TASK PROMPT
Which lines run from the line with "УСЛУГИ ГРУЗЧИКОВ (РАЗГРУЗКА И" through the line with "места, куда возможен" in the entries below? Print them exactly, both ends included, and nothing more.

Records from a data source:
########################################
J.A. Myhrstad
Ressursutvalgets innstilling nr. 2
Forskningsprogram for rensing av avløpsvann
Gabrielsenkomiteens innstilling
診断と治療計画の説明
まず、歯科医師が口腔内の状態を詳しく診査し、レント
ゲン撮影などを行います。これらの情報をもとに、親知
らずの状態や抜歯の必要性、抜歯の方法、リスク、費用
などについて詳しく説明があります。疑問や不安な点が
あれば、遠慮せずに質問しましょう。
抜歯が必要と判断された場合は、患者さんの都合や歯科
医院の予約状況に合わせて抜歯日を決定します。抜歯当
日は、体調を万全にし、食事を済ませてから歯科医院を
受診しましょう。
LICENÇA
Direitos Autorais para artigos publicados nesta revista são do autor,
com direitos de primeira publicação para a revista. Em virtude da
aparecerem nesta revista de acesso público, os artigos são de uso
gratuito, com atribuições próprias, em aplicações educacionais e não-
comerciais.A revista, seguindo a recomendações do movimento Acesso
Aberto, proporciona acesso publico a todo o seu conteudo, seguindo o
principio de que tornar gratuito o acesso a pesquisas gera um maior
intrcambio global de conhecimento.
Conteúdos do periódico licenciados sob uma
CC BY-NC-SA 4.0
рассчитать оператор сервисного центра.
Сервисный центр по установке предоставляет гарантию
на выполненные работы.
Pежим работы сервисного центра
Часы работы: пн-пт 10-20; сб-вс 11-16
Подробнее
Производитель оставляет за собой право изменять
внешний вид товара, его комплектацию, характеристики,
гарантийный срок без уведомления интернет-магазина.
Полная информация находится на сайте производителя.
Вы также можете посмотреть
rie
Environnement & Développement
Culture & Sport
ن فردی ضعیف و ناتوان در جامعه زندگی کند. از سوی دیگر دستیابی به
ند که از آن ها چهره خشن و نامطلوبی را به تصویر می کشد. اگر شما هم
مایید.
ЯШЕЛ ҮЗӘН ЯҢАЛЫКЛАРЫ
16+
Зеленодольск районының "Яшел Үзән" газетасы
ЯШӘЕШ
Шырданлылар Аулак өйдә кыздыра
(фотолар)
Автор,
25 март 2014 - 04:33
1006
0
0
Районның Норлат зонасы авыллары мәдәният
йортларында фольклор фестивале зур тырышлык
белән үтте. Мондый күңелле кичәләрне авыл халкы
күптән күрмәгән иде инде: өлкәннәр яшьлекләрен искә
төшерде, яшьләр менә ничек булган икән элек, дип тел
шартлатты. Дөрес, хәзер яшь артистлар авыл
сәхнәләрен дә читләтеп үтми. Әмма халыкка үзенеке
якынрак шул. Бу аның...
########################################
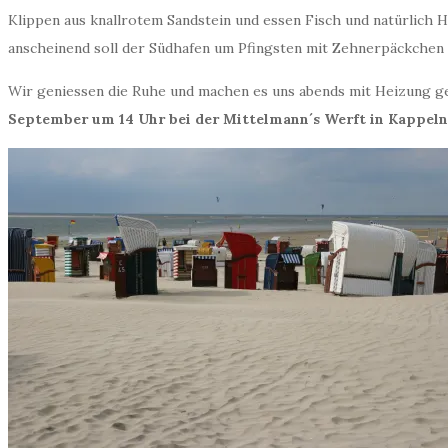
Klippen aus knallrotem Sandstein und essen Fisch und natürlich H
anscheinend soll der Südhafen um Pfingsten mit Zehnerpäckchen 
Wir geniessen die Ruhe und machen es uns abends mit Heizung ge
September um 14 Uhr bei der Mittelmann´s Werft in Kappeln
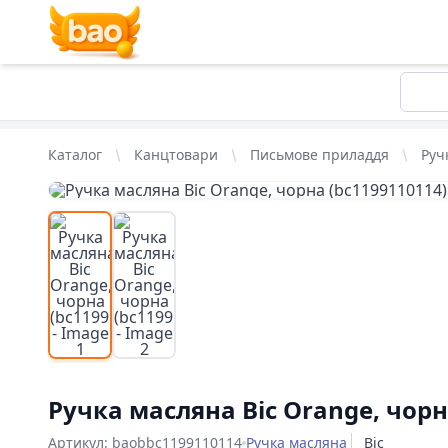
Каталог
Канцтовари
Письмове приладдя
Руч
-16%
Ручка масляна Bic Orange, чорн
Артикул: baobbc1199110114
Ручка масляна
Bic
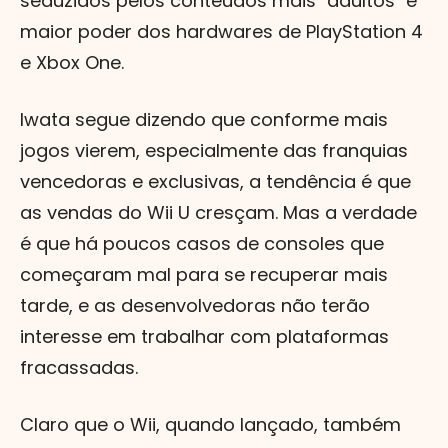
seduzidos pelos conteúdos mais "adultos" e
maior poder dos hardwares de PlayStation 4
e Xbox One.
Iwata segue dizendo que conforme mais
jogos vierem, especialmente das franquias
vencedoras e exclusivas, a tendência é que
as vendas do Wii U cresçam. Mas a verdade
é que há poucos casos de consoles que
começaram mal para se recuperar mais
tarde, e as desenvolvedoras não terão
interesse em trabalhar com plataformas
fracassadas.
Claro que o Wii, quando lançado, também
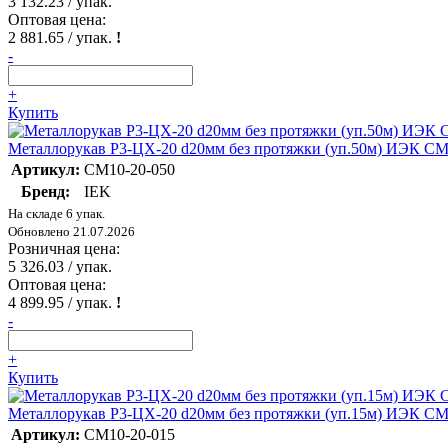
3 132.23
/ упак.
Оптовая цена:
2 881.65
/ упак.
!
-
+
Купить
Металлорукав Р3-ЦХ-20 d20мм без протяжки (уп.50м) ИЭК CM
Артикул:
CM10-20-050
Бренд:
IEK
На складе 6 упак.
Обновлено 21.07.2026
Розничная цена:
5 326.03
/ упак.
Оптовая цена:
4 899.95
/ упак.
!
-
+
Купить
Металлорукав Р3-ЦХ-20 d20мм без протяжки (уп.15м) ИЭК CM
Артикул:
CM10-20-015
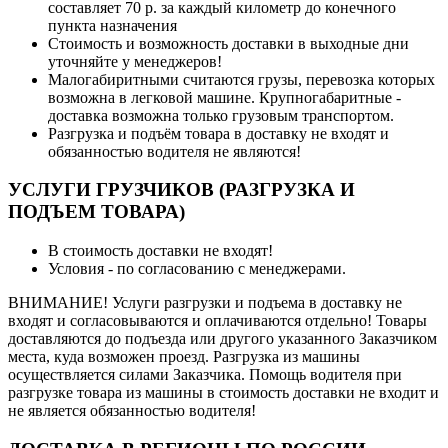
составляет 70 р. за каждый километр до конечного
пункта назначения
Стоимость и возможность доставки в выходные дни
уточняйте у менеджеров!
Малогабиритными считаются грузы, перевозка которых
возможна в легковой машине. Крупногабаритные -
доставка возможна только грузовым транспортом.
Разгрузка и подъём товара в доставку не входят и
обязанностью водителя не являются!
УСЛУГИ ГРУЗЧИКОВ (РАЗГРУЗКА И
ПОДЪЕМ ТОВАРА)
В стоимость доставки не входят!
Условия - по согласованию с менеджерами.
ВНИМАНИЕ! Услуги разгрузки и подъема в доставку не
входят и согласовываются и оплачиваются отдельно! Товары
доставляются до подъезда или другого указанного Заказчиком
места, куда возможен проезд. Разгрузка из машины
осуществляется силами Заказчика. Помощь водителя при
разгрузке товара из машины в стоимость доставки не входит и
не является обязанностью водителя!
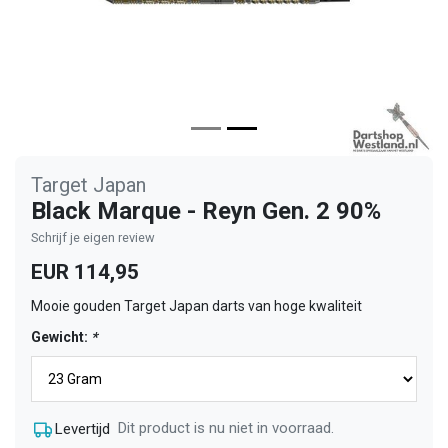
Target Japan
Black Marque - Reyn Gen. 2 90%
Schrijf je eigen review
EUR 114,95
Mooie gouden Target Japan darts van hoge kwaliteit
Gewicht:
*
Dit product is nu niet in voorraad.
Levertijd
########################################
YOUR SOLUTION
УСЛУГИ ГРУЗЧИКОВ (РАЗГРУЗКА И
ПОДЪЕМ ТОВАРА)
В стоимость доставки не входят!
Условия - по согласованию с менеджерами.
ВНИМАНИЕ! Услуги разгрузки и подъема в доставку не
входят и согласовываются и оплачиваются отдельно! Товары
доставляются до подъезда или другого указанного Заказчиком
места, куда возможен проезд. Разгрузка из машины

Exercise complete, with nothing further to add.